One can stay focused by changing focus or even changing themes. A theme may get tired (give it a rest) or dried up. My theme changed from Mountie as Icon to something quite unexpected. One day in August 1995 my wife came home with a dog from the pound. I had never considered myself a “dog person”, but I soon became fascinated (and enamoured) of our dog Paddington – his behaviour, appearance and movements. I began to draw him, exploring his always changing but somehow constant shape, lines, colours, tonalities, body language and attitudes. Before long, the Mounties had faded to the background (to reappear from time to time) and Paddy the dog became the subject of the daily drawings. Six years later, when Paddy’s dog life had run its course, the subject changed to Bella the cat, who along with Mounties already had a recurring and supportive role.

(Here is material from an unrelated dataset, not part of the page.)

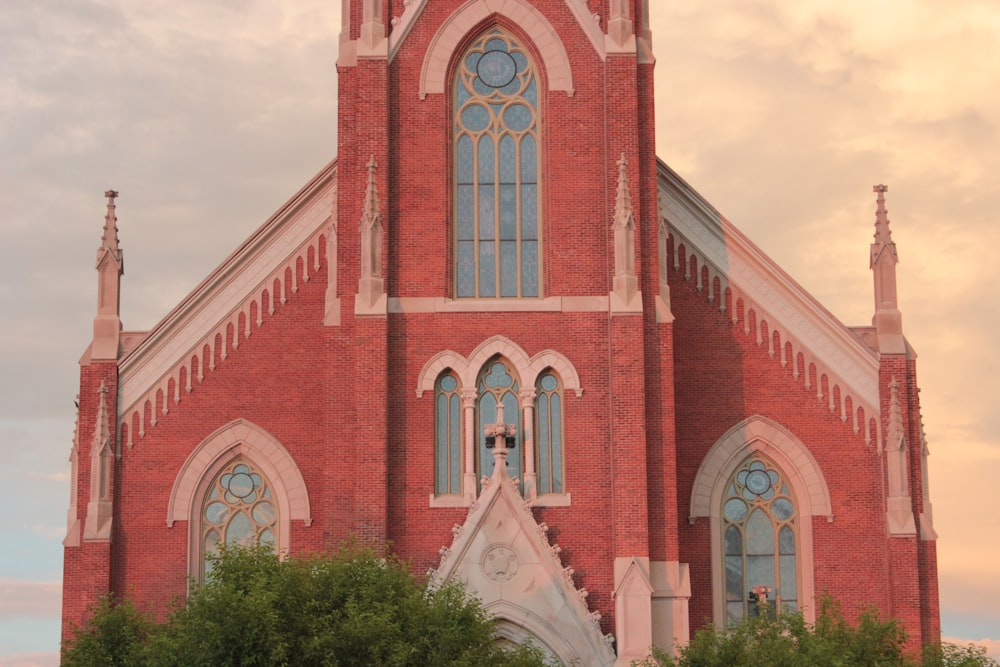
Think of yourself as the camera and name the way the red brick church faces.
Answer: facing the viewer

The following years brought two more dogs (Orrie and Sophie) who have been drawn every day since they arrived. I guess the theme is now the graphic representation of those animals who share the house with my wife and me. However, I like to think of my pets less as subjects and more as collaborators.

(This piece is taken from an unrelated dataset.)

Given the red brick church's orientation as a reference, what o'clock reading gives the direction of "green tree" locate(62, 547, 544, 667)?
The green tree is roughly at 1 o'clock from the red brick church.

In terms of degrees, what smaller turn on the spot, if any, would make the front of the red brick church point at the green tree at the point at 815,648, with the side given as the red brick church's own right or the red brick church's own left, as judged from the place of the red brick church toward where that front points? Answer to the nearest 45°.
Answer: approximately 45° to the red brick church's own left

Drawing is more than drawing
When I am teaching drawing, whether to beginners or more advanced students, I constantly remind them that drawing is essentially just mark making – making a mark or series of marks with some kind of tool on a surface. Drawing is both less than what is commonly thought of as drawing and much more. A drawing is not necessarily a work of art but it could be. A drawing is not just an exercise or a plan but it could be. It could be a “finished”, detailed study or a quick gesture. It could feature a sensitive or expressive use of line or tonality. Lines could be used to create shape, mass, volume, texture, movement or directionality. Drawings come from memory, observation and imagination. Since drawing is essentially the process of image making, drawings can be created not only with traditional tools and media (pencil, pen, charcoal, ink, paper etc.) but also with collage materials (found objects, papers, magazine clippings, stickers, transferred images etc). I even sometimes use and advocate the use of stencils, found or hand made, as a way to “jump start” image making. Drawings could include or be photographs or be produced digitally. The drawing could be or contain written text. The criterion is that the ideas and images be thoughtfully selected and intentionally arranged with a sense of visual organization and impact. Whether we call it a sketchbook or a visual journal, whether it is used for one’s own art making or teaching, whether it is used daily or less frequently, what is important is that it is used regularly and used as a visual record of personal experience and growth.
- The quote is from notes I took during a graduate seminar in curriculum theory with Dr. Ted Aoki at the University of Alberta in 1979. Ted Aoki is internationally regarded as an innovative and influential curriculum theorist, scholar and teacher. Following his retirement from the U of A in1985 he moved to Vancouver and continued his scholarly and inspirational work as an Adjunct Professor in the Faculty of Education at UBC.
Gladwell, M. (2008). Outliers: The story of success. New York: Little, Brown and Company.
Pearse, H. (2004). Praxis in perspective, in A/r/tography: Rendering self through arts-based living inquiry. R.L. Irwin and A. de Cosson (Eds.), Vancouver BC: Pacific Educational Press.
Pearse, H. (2007). Sketchbooks, workbooks, visual journals – All in a day’s work, in Re-Visions: Readings in Canadian Art Teacher Education, 3rd Edition. R.L. Irwin, K. Grauer, & M.J. Emme (Eds.), Thunder Bay, ON: Canadian Society for Education through Art.
Pearse, H. (2011). Themes, cross-curricular connections and daily drawing, in StArting with … , 3rd Edition. K. Grauer, R.L. Irwin, & M.J. Emme (Eds.), Victoria, BC: Canadian Society for Education through Art.